Note: If you want to build only one service, use docker compose build <service-name>, for example for backend it will be docker compose build backend.

Code Standards

  1. Use Docstrings, for some functions just a one-liner is fine, but for more complicated functions include multi-line documentation that explains the function simply, has information about arguments, and has details about the output.
  2. Module Docstrings, include a short description of module and functions inside the module.
  3. Use a formatter if possible. We have included ruff for linting and formatting in the developer dependencies in requirements-dev.txt.

🙏 Acknowledgements

This project was enabled by data from the Cornell Lab of Ornithology, The International Union for the Conservation of Nature, iNaturalist, NASA, USGS, JAXA, CIESIN, and UC Merced. We are especially indebted to the iNaturalist and eBird communities for their data collection efforts. We also thank Matt Stimas-Mackey and Sam Heinrich for their help with data curation. This project was funded by the Climate Change AI Innovation Grants program, hosted by Climate Change AI with the support of the Quadrature Climate Foundation, Schmidt Futures, and the Canada Hub of Future Earth. This work was also supported by the Caltech Resnick Sustainability Institute and an NSF Graduate Research Fellowship (grant number DGE1745301).

If you find our work useful in your research please consider citing our paper. 

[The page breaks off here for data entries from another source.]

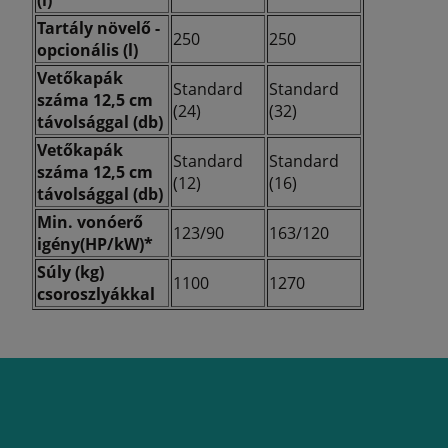
Tartály növelő -
250
250
opcionális (l)
Vetőkapák
Standard
Standard
száma 12,5 cm
(24)
(32)
távolsággal (db)
Vetőkapák
Standard
Standard
száma 12,5 cm
(12)
(16)
távolsággal (db)
Min. vonóerő
123/90
163/120
igény(HP/kW)*
Súly (kg)
1100
1270
csoroszlyákkal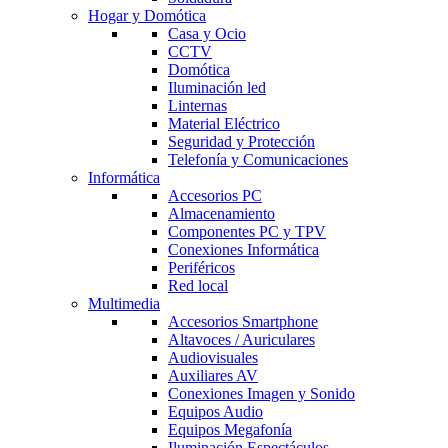
Hogar y Domótica
Casa y Ocio
CCTV
Domótica
Iluminación led
Linternas
Material Eléctrico
Seguridad y Protección
Telefonía y Comunicaciones
Informática
Accesorios PC
Almacenamiento
Componentes PC y TPV
Conexiones Informática
Periféricos
Red local
Multimedia
Accesorios Smartphone
Altavoces / Auriculares
Audiovisuales
Auxiliares AV
Conexiones Imagen y Sonido
Equipos Audio
Equipos Megafonía
Iluminación Espectáculos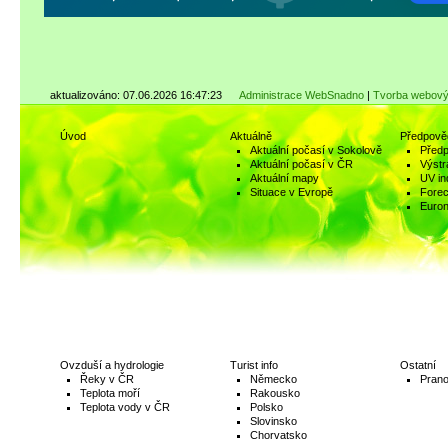
aktualizováno: 07.06.2026 16:47:23
Administrace WebSnadno
|
Tvorba webový
Úvod
Aktuálně
Předpově
Aktuální počasí v Sokolově
Předp
Aktuální počasí v ČR
Výstr
Aktuální mapy
UV in
Situace v Evropě
Fore
Euro
Ovzduší a hydrologie
Turist info
Ostatní
Řeky v ČR
Německo
Prano
Teplota moří
Rakousko
Teplota vody v ČR
Polsko
Slovinsko
Chorvatsko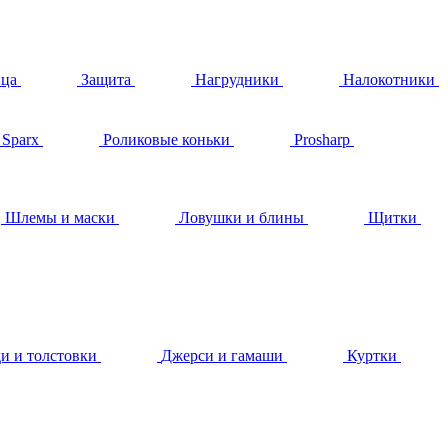
ица
Защита
Нагрудники
Налокотники
Sparx
Роликовые коньки
Prosharp
Шлемы и маски
Ловушки и блины
Щитки
и и толстовки
Джерси и гамаши
Куртки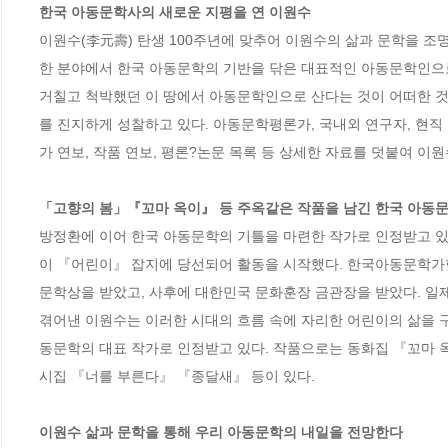
한국 아동문학사의 새로운 지평을 연 이원수
이원수(李元壽) 탄생 100주년에 맞추어 이원수의 삶과 문학을 조명한
한 분야에서 한국 아동문학의 기반을 닦은 대표적인 아동문학인으로,
거칠고 척박했던 이 땅에서 아동문학인으로 산다는 것이 어떠한 것
를 진지하게 성찰하고 있다. 아동문학평론가, 국내외 연구자, 현직
가 연보, 작품 연보, 평론?논문 목록 등 상세한 자료를 덧붙여 이원
「고향의 봄」『꼬마 옥이』 등 주옥같은 작품을 남긴 한국 아동문
방정환에 이어 한국 아동문학의 기틀을 마련한 작가로 인정받고 있는 
이 『어린이』 잡지에 당선되어 활동을 시작했다. 한국아동문학가협
문학상을 받았고, 사후에 대한민국 문화훈장 금관장을 받았다. 일
겪어낸 이원수는 이러한 시대의 흐름 속에 자리한 어린이의 삶을 
동문학의 대표 작가로 인정받고 있다. 작품으로는 동화집 『꼬마 옥
시집 『너를 부른다』 『종달새』 등이 있다.

이원수 삶과 문학을 통해 우리 아동문학의 내일을 전망한다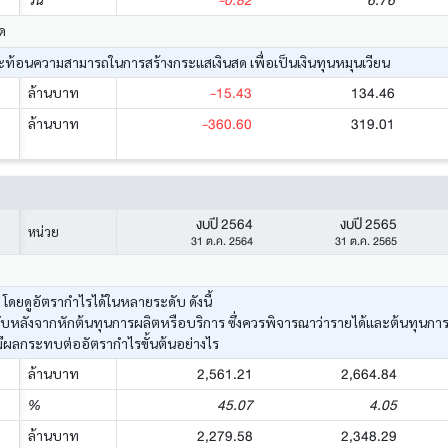
-0.82
6.76
ด
้อนความสามารถในการสร้างกระแสเงินสด เพื่อเป็นเงินทุนหมุนเวียน
-15.43
134.46
ล้านบาท
-360.60
319.01
ล้านบาท
งบปี 2564
งบปี 2565
หน่วย
31 ต.ค. 2564
31 ต.ค. 2565
ยดูอัตรากำไรได้ในหลายระดับ ดังนี้
ด้รับหลังจากหักต้นทุนการผลิตหรือบริการ ซึ่งควรพิจารณาว่ารายได้และต้นทุนก
มีผลกระทบต่ออัตรากำไรขั้นต้นอย่างไร
2,561.21
2,664.84
ล้านบาท
45.07
4.05
%
2,279.58
2,348.29
ล้านบาท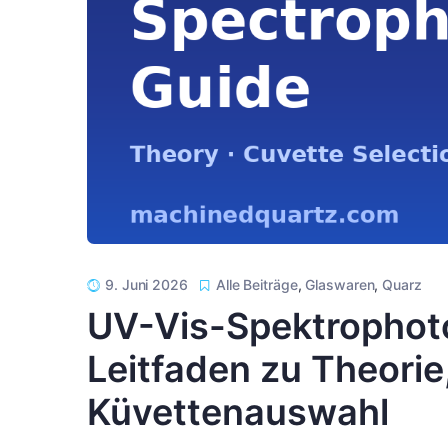
9. Juni 2026
Alle Beiträge
,
Glaswaren
,
Quarz
UV-Vis-Spektrophoto
Leitfaden zu Theorie
Küvettenauswahl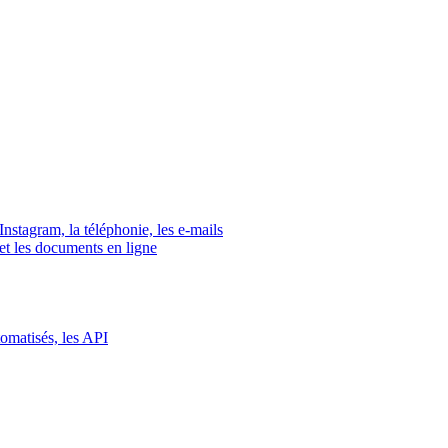
tagram, la téléphonie, les e-mails
s et les documents en ligne
tomatisés, les API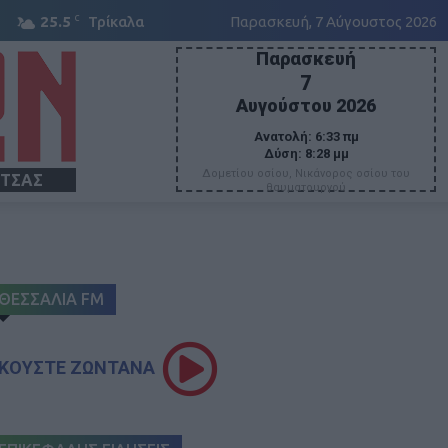
C
25.5
Τρίκαλα
Παρασκευή, 7 Αύγουστος 2026
Παρασκευή
7
Αυγούστου 2026
Ανατολή:
6:33 πμ
Δύση:
8:28 μμ
Δομετίου οσίου, Νικάνορος οσίου του
ΙΤΣΑΣ
θαυματουργού
ΘΕΣΣΑΛΙΑ FM
ΚΟΥΣΤΕ ΖΩΝΤΑΝΑ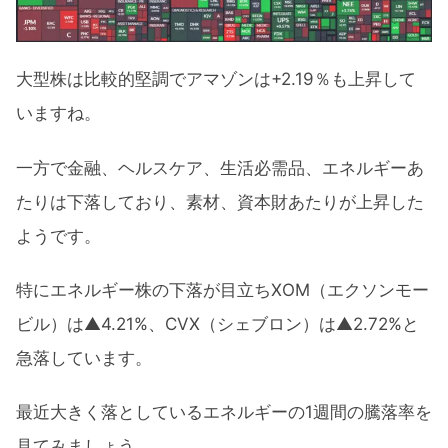
大型株は比較的堅調でアマゾンは+2.19％も上昇して
いますね。
一方で金融、ヘルスケア、生活必需品、エネルギーあ
たりは下落しており、素材、資本財あたりが上昇した
ようです。
特にエネルギー株の下落が目立ちXOM（エクソンモー
ビル）は▲4.21%、CVX（シェブロン）は▲2.72%と
急落しています。
最近大きく落としているエネルギーの1週間の騰落率を
見てみましょう。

@inproceedings{SINR_icml23,
  title     = {{Spatial Implicit Neural Representations for Global-Scale Species Mapping}},
  author    = {Cole, Elijah and Van Horn, Grant and Lange, Christian and Shepard, Alexander and Leary, Patrick and Perona, Pietro and Loarie, Scott and Mac Aodha, Oisin},
  booktitle = {ICML},
  year = {2023}
}

📜 Disclaimer

Extreme care should be taken before making any decisions based on the outputs of models presented here. Our goal in this work is to demonstrate the promise of large-scale representation learning for species range estimation, not to provide definitive range maps. Our models are trained on biased data and have not been calibrated or validated beyond the experiments illustrated in the paper.